Verfasst von sac am 30. August 2006 - 16:59

„Scrambling for Safety 8“ konzentrierte sich auf Beratungen des britischen Innenministeriums bezüglich der Pläne, der Polizei dahingehende Gewalten einzuräumen, die Herausgabe von Entschlüsselungen und Plaintext einfordern zu können. Das Innenministerium legte einen Entwurf für Verfahrensregeln vor für den Zugriff der Regierung auf „Kommunikationsdaten“ – Telefonnummern und kontaktierte E-mail Adressen, besuchte Webseiten, Ortsbestimmung des Mobiltelefons etc.
Rund 100 Vertreter aus Regierung, Industrie, Hochschule und Zivilgesellschaft diskutierten Datenschutz- und Sicherheitsangelegenheiten, die mit diesen Beratungen in Verbindung stehen.
Die Vertreter der Polizei nutzen die Veranstaltung, um ihren Entwurf zu verteidigen.
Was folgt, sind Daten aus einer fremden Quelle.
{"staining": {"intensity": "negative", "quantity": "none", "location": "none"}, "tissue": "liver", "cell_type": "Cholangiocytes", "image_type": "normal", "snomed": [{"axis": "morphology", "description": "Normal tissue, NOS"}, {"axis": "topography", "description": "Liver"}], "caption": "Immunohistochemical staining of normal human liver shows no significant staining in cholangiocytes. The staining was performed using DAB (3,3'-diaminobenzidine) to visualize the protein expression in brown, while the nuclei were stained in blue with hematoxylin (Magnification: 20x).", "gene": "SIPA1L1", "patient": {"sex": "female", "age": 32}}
Sie gaben zu bedenken, dass Verschlüsselungen mehr und mehr dazu verwendet würden, um Beweismaterial zu verheimlichen und argumentierten, dass diese neuen Auflagen ausschließlich in Verbindung mit anderen Beweisstücken gegen Verdächtige verwendet werden würden. Kriminalhauptkommissar Matt Sarti sagte, es gäbe in den kriminaltechnischen Zentren der Polizei 200 Computer mit verschlüsselten Daten, die Beweise für Verbrechen enthalten könnten. Er behauptete außerdem, dass es Fälle gäbe, in denen mutmaßliche Pädophile nicht angeklagt werden können, weil die verschlüsselten Daten auf ihren Computer nicht gelesen werden können. Er sagte: „Wir müssen das Recht auf Privatleben mit dem Recht der Opfer auf Privatleben und dem Recht der Opfer auf Leben abwägen.“
Andererseits machten andere Referenten wie Caspar Bowden geltend, dass der Entwurf für Verfahrensregeln keinerlei Anleitungen zu einer Abstimmung zwischen dem Recht auf Datenschutz oder den Rechten der Opfer und den Interessen der Strafverfolgungsbehörden liefert. Er wies darauf hin, dass neue Malware hergestellt werden könne, um das Passwort oder Verschlüsselungen auf verschiedenen Geräten zu ändern und folglich unschuldige Nutzer strafbar [m.Ü.] gemacht werden. Bowden stellte außerdem die Möglichkeit infrage, den tatsächlichen Verlust eines Passworts zu ermitteln und erinnerte, dass die Androhung einer Haftstrafe in diesen Fällen unbegründet wäre. Er erklärte auch den möglichen Gebrauch von Viren (VAMP – Virus Ate My Password) durch Kriminelle gegen sich selbst, um die Entschlüsselung nicht herauszugeben.
Andere Teilnehmer brachten auch Fragen zu den derzeitigen Verhaltensregeln und deren angemessenen Standards zum Schutz von Grundrechten oder der Effizienz der Entschlüsselungsprogramme auf.
Lord Phillips of Sudbury aus dem Oberhaus schloss: „Sie sichern nicht die Freiheit unseres Landes und die Werte unserer Demokratie indem Sie diese untergraben. Das ist der Weg in die Hölle.“

Scrambling for Safety 8 - Agenda and presentations (14.08.2006)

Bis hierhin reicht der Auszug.